Adhésion de la Finlande et de la Suède à l’OTAN : la Turquie campe toujours sur ses positions

La Turquie au coeur de l'adhésion de la Suède et de la Finlande à l'OTAN

Si l’adhésion de la Finlande et de la Suède à l’OTAN est au centre des débats depuis la fin du mois de mai dernier – et cela en raison du conflit ukrainien qui inquiète Helsinki et Stockholm – la Turquie fait toujours obstacle. Recep Erdogan attend en effet des changements profonds de la part des deux candidats en matière de sanction du terrorisme. En vain pour le moment.

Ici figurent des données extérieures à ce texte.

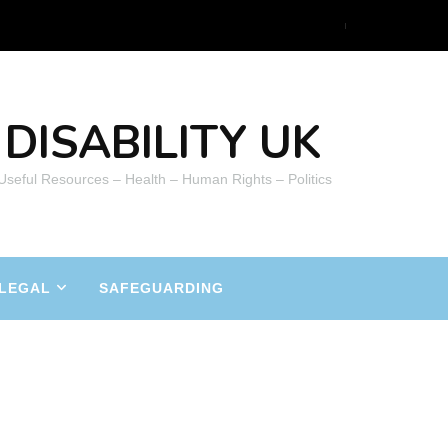
DISABILITY UK
 Useful Resources – Health – Human Rights – Politics
LEGAL
SAFEGUARDING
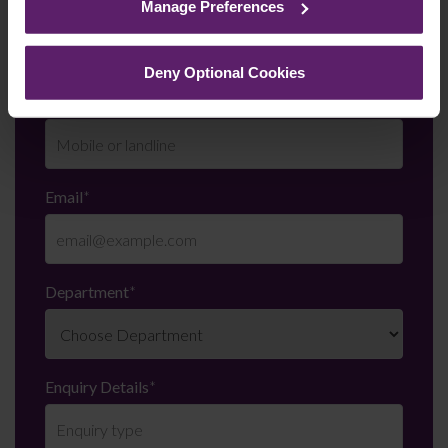
Last Name
*
Manage Preferences
them.
Deny Optional Cookies
Telephone Number
*
Email
*
Department
*
Enquiry Details
*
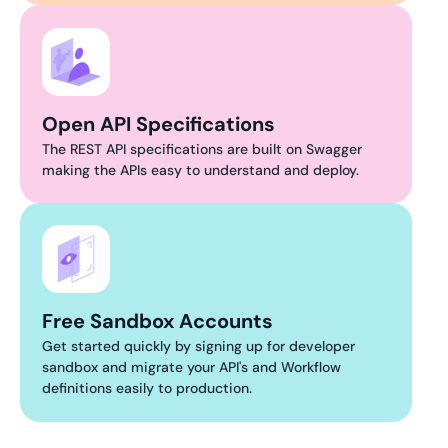
Open API Specifications
The REST API specifications are built on Swagger
making the APIs easy to understand and deploy.
Free Sandbox Accounts
Get started quickly by signing up for developer
sandbox and migrate your API's and Workflow
definitions easily to production.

Le président turc, Recep Erdogan, accuse les deux pays nordiques de « soutenir le terrorisme ». Concrètement, ce dernier fait référence au Parti des travailleurs du Kurdistan (PKK), qu’Ankara a qualifié de « groupe terroriste », et d’autres groupes armés kurdes actifs en Turquie et dans ses périphéries.

Les personnes recherchées sont soit soupçonnées d’avoir des liens avec le PKK, soit avec le mouvement Gulen, qui est accusé par la Turquie d’une tentative de coup d’État en 2016 qui a engendré la mort de plusieurs centaines de personnes.

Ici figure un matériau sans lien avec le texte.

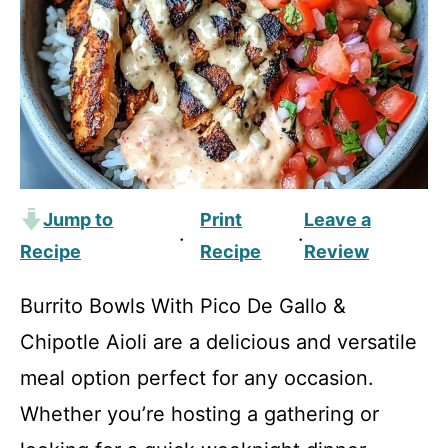
Jump to
Print
Leave a
·
·
Recipe
Recipe
Review
Burrito Bowls With Pico De Gallo &
Chipotle Aioli are a delicious and versatile
meal option perfect for any occasion.
Whether you’re hosting a gathering or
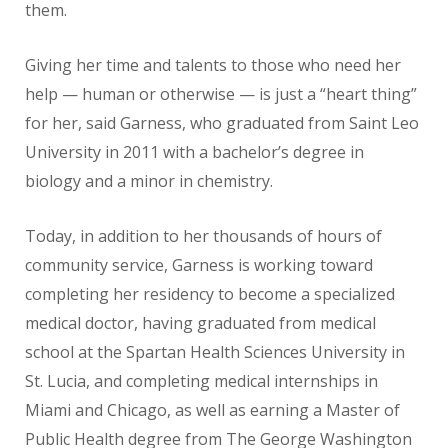
them.
Giving her time and talents to those who need her
help — human or otherwise — is just a “heart thing”
for her, said Garness, who graduated from Saint Leo
University in 2011 with a bachelor’s degree in
biology and a minor in chemistry.
Today, in addition to her thousands of hours of
community service, Garness is working toward
completing her residency to become a specialized
medical doctor, having graduated from medical
school at the Spartan Health Sciences University in
St. Lucia, and completing medical internships in
Miami and Chicago, as well as earning a Master of
Public Health degree from The George Washington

Comme le rappelle Le Figaro, les trois pays ont signé un mémorandum d’accord en marge du sommet de l’OTAN en juin à Madrid, portant notamment sur des demandes d’extraditions exigées par Ankara. Pour autant, le président Turc refuse toujours de faire un geste diplomatique décisif dans ce dossier, estimant le contrat non rempli.

L’OTAN presse la Turquie 

De son côté, le Secrétaire général de l’OTAN, Jens Stoltenberg, préfère user de la langue de bois. En ce sens, ce dernier n’a pas hésité à saluer, vendredi 4 novembre, « les mesures significatives et concrètes déjà prises par la Finlande et la Suède pour mettre en pratique le mémorandum et a souligné que leur adhésion renforcerait l’OTAN ».

J. Stoltenberg a également pressé Ankara d’accueillir la Suède et Finlande dans l’Alliance atlantique afin « d’envoyer un message clair à la Russie », au cours d’une conférence de presse commune avec le ministre turc des Affaires étrangères, Mevlüt Cavusoglu.

À ce jour, 28 États membres otaniens sur 30 ont ratifié l’adhésion des deux pays nordiques, qui rappelons-le, réclame une approbation à l’unanimité. Pour information, outre la Turquie, seule la Hongrie doit encore donner son accord final, précise le média français.